Suara.com - Komisi Nasional Hak Asasi Manusia (Komnas HAM) diminta untuk melakukan proses investigasi terkait kasus kekerasan yang terjadi terhadap Relawan Ganjar-Mahfud, beberapa waktu lalu.
Desakan tersebut disampaikan Pengamat Militer Al Araf agar tidak kemudian menjadi bom waktu dalam demokrasi di Indonesia.
"Komnas HAM harus bekerja untuk investigasi supaya ada ruang lain di luar pengadilan militer. Untuk menemukan hal itu, jangan diam Komnas HAM dan saya rasa kalau hal-hal ini didiamkan, kita sedang menaruh bom waktu dalam politik demokrasi di Indonesia,” kata Al Araf dalam diskusi publik bertajuk “Knalpot Brong Vs Tentara," katanya seperti dikutip Antara, Kamis (4/1/2024).
Dengan turunnya Komnas HAM, AL Araf berharap bisa membuka mata publik mengenai potensi dugaan terjadinya kekerasan politik dalam peristiwa yang terjadi di Boyolali.
Baca Juga: Enam Prajurit TNI Jadi Tersangka Kasus Penganiayaan Relawan Ganjar-Mahfud di Boyolali
Apalagi peristiwa itu terjadi dalam konteks masa kampanye Pemilu 2024, saat relawan sedang berkampanye dan menggunakan atribut-atribut yang mencerminkan dukungannya pada paslon nomor urut tiga tersebut.
Al Araf sendiri menyayangkan sikap Komnas HAM yang pasif dan tidak melakukan koreksi, bahkan cenderung diam.

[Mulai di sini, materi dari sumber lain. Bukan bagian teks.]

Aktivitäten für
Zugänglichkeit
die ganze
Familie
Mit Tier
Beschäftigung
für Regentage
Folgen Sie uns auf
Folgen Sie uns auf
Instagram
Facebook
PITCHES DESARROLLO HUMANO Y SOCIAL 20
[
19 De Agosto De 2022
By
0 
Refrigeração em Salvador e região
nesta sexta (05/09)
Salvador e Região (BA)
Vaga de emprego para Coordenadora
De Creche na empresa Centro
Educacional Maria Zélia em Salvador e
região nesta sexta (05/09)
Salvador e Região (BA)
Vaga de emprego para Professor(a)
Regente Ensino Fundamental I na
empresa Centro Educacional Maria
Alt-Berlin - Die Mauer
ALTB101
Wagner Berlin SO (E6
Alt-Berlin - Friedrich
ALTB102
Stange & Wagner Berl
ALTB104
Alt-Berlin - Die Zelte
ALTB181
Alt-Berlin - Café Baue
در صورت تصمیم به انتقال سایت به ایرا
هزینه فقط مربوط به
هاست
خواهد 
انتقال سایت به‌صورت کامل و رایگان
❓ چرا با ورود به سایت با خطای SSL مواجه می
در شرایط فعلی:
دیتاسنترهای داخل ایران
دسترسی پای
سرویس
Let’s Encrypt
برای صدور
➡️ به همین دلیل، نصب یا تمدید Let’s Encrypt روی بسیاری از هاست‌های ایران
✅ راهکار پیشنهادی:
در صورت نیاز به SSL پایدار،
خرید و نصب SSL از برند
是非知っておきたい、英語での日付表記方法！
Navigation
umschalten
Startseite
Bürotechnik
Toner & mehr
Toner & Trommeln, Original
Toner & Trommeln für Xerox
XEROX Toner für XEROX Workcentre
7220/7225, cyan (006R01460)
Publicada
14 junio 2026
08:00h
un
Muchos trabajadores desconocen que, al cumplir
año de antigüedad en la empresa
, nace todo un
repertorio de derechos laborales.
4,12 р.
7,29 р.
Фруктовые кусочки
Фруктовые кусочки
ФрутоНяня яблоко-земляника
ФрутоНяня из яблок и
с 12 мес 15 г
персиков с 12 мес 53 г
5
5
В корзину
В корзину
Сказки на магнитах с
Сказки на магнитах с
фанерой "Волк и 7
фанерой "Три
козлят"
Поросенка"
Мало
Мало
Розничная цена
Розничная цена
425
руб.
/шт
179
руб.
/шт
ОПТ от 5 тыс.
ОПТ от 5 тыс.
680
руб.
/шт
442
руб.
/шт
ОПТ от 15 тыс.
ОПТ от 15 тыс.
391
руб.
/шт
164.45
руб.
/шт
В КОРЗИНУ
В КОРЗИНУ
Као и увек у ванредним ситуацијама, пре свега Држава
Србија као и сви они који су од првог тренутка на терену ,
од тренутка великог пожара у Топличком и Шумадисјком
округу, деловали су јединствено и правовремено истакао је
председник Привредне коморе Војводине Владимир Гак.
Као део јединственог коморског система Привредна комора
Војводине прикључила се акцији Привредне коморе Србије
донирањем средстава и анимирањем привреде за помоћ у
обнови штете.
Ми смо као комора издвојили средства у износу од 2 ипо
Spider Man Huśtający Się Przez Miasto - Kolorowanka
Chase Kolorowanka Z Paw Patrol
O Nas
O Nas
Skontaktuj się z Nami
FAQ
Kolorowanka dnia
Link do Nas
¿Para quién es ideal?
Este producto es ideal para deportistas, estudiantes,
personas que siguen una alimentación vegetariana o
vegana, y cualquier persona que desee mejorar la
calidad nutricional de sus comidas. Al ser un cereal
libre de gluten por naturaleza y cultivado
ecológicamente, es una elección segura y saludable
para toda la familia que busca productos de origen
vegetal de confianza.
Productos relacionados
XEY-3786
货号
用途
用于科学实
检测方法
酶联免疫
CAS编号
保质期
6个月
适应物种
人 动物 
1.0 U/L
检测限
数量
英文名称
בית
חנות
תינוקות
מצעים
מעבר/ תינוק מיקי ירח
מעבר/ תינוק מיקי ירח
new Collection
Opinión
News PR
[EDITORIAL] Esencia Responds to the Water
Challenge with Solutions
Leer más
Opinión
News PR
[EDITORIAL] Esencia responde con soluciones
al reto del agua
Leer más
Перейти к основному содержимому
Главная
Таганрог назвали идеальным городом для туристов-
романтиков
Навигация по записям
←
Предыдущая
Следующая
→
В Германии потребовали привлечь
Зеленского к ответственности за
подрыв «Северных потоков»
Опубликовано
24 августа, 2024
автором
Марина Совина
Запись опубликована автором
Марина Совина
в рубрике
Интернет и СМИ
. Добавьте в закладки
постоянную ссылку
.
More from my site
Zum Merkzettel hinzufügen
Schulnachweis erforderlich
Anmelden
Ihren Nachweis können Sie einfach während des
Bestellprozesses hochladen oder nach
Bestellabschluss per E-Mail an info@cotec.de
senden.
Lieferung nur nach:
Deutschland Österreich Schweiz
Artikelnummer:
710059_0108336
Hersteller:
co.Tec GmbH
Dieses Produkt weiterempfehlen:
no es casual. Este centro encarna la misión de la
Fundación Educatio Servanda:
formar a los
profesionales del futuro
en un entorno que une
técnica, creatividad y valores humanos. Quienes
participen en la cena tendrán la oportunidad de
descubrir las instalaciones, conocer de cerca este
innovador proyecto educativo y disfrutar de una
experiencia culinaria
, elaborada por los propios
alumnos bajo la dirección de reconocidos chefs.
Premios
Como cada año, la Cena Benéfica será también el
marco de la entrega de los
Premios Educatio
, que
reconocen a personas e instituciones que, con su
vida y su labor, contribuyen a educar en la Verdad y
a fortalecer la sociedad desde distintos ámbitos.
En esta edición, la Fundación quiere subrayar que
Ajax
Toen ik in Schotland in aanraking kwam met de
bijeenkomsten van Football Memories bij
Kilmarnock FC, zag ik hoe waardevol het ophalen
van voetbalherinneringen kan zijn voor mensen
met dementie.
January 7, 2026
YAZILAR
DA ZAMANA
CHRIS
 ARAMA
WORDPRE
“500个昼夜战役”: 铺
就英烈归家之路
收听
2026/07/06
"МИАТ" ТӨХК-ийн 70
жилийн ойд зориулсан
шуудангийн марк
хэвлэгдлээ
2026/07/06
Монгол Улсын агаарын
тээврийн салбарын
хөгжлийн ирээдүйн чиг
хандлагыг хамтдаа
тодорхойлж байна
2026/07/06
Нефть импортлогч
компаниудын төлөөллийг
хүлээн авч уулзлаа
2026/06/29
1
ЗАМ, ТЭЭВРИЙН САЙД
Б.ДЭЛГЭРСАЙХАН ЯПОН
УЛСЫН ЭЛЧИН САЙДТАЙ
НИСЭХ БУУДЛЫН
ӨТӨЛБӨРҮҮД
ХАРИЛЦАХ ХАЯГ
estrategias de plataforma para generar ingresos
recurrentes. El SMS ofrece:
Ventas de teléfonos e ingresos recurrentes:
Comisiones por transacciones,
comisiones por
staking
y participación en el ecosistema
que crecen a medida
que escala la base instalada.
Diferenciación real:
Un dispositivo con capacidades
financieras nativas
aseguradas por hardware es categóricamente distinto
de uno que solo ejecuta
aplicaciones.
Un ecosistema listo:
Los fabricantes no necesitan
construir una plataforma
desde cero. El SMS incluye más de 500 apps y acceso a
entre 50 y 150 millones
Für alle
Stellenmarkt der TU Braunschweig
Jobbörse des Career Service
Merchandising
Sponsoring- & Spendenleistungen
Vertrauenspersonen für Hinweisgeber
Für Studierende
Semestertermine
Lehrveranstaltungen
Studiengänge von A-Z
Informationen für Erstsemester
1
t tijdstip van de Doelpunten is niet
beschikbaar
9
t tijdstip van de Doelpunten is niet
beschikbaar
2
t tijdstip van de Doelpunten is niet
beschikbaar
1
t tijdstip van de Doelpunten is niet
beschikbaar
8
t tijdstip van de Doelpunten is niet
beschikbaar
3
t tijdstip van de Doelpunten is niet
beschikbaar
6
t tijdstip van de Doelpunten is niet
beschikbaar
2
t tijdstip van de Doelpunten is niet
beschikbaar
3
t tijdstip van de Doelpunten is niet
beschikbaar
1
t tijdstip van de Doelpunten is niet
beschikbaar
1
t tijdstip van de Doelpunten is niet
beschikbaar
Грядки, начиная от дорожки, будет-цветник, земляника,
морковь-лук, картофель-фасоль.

"Saya bingung Komnas HAM diam terus dalam beragam kasus. Itu bukan hanya ini saja, sementara Komnas HAM juga harus bekerja untuk hal itu," katanya.
Lebih lanjut, Ketua Badan Pengurus Centra Initiative mencurigai penganiayaan terhadap tujuh relawan itu tidak hanya disebabkan hal yang biasa, melainkan adanya 'perintah' dari seseorang yang memiliki kepentingan politik.
Tak hanya itu, ia juga menyoroti peran Komnas HAM yang sentral dalam pengusutan kasus tersebut. Bahkan, temuan Komnas HAM di lapangan bisa melengkapi temuan TNI untuk memberikan sejumlah rekomendasi kepada pimpinan serta mengingatkan kembali arah netralitas institusi pertahanan negara itu.
Baca Juga: Peristiwa Boyolali Jadi Ujian Integritas Pemilu, TPN: Jangan Sampai Jadi Noda Demokrasi Kita
Karena itu, ia meminta Komnas HAM mengusut tuntas kasus Boyolali agar pesta demokrasi di Indonesia tidak cacat, baik secara hukum dan bisa berjalan dengan kondusif, aman serta sesuai aturan yang berlaku.
"Jangan sampai masyarakat menganggap kekuasaan secara telanjang mempermainkan proses politik dan pemilu dengan segala cara. Dengan instrumen semuanya, mulai ada proses mengakali aturan sampai terjadinya kekerasan mobilisasi instrumen aparat negara. Ini tak ubahnya ini pemilu seperti masa orde baru," katanya.